Foreign ministry spokeswoman Jiang Yu said yesterday that Beijing hoped the emergence of the cables would not affect relations with Washington.

Censorship has not stopped some people from reading about the cables on overseas websites.

"Reading [about] China and Google, I want to say: WikiLeaks rocks!" one wrote on a microblog service of the popular portal Sina earlier this week.

Another argued: "What Wikileaks says about China must be a slander from the US. What do you think? The US government hates Wikileaks too? It must be a conspiracy."
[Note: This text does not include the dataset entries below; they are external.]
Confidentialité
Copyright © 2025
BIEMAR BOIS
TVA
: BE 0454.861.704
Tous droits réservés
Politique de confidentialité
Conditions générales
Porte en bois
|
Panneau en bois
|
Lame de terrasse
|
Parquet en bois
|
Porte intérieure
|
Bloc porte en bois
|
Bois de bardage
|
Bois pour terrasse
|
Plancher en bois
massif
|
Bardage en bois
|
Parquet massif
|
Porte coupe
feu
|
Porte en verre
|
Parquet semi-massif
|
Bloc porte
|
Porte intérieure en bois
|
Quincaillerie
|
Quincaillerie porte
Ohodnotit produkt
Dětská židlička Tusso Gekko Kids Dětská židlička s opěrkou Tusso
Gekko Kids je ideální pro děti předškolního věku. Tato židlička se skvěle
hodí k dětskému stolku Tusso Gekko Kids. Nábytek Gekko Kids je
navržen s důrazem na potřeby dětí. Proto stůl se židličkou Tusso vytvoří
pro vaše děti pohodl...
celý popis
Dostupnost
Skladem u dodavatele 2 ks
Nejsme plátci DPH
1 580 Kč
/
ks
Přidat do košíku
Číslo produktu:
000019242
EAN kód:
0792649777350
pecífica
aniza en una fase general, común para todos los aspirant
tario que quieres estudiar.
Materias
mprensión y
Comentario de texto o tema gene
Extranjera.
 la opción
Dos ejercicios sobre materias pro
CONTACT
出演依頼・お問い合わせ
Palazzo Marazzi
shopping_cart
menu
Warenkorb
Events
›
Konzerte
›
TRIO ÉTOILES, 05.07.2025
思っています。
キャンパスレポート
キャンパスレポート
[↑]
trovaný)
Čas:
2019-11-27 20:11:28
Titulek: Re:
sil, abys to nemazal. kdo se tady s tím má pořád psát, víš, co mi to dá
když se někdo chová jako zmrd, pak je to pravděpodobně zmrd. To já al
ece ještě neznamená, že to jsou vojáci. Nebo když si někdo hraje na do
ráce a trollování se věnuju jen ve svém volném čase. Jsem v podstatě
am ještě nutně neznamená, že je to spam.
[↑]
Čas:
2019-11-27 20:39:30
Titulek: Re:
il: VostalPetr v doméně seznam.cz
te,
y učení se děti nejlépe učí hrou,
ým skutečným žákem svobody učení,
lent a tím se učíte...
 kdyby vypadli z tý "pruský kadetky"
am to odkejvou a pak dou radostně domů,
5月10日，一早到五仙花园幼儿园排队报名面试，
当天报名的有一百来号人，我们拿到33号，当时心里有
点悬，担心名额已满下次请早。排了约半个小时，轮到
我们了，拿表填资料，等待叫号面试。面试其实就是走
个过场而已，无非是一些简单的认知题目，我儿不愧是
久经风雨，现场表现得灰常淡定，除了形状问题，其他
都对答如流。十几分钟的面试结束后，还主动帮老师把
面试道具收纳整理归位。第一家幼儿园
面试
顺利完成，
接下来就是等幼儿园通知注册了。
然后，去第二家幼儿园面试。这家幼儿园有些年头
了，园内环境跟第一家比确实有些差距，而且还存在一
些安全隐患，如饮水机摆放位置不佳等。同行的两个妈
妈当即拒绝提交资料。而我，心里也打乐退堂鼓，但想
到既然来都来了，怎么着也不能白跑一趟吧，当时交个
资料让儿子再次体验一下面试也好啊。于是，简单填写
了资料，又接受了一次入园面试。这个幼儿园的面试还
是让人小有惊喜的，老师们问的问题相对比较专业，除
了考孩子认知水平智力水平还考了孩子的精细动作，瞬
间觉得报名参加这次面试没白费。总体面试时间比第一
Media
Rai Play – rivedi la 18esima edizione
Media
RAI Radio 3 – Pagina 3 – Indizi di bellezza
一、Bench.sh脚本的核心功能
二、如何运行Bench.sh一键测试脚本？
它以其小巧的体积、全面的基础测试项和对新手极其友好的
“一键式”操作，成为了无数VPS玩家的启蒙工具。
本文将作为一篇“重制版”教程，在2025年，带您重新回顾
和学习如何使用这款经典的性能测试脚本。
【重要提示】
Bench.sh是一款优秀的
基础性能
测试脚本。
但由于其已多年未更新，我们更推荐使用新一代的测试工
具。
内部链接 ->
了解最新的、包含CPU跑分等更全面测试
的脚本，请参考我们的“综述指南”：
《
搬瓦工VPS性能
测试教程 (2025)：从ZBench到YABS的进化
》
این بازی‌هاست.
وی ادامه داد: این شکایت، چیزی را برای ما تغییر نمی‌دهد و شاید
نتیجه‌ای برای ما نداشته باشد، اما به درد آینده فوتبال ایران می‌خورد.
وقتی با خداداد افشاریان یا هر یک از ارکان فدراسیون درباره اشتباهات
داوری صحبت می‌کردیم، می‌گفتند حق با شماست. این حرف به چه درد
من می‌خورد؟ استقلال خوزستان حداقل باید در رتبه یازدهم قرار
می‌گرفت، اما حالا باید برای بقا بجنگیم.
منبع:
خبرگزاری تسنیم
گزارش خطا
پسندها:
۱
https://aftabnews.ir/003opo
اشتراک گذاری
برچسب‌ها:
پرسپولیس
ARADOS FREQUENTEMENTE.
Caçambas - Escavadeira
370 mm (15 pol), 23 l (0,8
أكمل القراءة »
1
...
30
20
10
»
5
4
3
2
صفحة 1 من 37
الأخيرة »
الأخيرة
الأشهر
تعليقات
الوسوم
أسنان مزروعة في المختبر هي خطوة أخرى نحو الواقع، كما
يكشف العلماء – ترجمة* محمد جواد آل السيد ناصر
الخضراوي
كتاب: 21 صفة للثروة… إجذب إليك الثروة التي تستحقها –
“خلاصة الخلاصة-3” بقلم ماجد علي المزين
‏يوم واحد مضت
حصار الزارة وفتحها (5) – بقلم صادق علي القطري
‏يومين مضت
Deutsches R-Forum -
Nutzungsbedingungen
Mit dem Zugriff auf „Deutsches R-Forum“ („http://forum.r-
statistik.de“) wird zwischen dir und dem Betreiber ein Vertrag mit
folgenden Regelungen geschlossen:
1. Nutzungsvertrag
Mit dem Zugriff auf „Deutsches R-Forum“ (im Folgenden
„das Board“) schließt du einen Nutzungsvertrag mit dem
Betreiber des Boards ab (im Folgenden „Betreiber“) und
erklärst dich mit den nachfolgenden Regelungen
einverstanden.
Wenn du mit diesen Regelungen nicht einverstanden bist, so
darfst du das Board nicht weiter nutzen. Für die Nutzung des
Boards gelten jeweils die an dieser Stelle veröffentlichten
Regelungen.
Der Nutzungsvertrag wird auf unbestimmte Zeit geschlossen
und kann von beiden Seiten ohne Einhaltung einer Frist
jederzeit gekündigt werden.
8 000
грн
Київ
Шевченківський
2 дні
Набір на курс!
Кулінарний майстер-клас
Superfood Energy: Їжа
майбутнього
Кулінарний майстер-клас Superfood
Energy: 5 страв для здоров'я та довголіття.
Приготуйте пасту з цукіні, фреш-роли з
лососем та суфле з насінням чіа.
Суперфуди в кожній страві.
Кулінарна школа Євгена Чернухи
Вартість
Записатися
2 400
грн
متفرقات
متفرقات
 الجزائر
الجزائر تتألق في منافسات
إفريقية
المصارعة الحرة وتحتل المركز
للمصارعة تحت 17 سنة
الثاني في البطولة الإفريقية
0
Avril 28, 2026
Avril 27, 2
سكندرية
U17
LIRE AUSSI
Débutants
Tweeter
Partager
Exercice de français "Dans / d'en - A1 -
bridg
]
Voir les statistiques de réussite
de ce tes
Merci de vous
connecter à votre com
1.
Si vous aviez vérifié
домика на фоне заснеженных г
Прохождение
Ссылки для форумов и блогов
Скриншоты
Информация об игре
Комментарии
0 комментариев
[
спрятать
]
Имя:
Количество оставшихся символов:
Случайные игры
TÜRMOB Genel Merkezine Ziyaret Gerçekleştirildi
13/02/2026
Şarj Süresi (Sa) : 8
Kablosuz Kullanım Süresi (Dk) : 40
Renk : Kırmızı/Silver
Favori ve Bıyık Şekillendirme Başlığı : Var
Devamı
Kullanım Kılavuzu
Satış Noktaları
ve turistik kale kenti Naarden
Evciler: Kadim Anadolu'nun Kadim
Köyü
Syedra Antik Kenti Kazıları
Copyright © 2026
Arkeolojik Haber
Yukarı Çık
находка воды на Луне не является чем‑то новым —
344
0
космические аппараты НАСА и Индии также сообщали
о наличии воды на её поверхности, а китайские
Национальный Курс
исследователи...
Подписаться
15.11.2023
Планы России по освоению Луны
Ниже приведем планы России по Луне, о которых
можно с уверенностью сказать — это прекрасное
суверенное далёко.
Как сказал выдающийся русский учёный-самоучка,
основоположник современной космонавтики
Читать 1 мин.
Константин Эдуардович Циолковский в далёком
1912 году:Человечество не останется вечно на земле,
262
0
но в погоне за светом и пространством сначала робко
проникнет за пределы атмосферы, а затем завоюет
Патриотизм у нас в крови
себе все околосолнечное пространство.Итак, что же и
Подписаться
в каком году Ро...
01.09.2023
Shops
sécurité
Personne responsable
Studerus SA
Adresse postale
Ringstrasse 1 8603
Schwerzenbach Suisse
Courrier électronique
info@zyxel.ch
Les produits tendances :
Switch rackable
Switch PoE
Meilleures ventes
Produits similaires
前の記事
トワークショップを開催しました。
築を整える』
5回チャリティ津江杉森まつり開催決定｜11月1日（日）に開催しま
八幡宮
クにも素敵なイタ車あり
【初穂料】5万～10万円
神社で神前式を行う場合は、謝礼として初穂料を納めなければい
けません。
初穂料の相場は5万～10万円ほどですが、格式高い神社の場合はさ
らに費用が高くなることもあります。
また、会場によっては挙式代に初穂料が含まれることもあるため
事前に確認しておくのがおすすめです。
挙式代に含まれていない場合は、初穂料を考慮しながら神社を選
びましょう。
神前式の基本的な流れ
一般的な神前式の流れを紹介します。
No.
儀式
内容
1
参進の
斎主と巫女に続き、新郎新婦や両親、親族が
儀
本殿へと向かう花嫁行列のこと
China Digital Times, which monitors censorship, believes the Central Propaganda Bureau issued an order telling websites not to issue further reports on the cables, although some have reported on Julian Assange's arrest.

Australia

The role of Assange, the country's prodigal son, has generated the most coverage and debate. Referring to him as the 'Ned Kelly of the digital age', Bryce Lowry said: "Assange is a cyber bushranger: a renegade taunter of authority and inspiration to many who marvel at his daring to challenge the status quo." Prime Minister Julia Gillard said the publication of the cables is illegal, and Assange's actions are "grossly irresponsible". She has made it clear the Australian government will offer him no support although the Australian consulate in the UK has offered him access to their services.

The cables themselves reveal an unflattering view of former prime minister – now foreign minister – Kevin Rudd. He was an abrasive, impulsive ''control freak'' who presided over a series of foreign policy blunders. Another cable referenced how Rudd angered the US by detailing a private conversation he had with Bush which included the moment he was "stunned to hear Bush say, 'What's the G20?'"

Rudd retaliated this week. "Mr Assange is not himself responsible for the unauthorised release of 250,000 documents from the US diplomatic communications network. "The Americans are responsible for that," he said.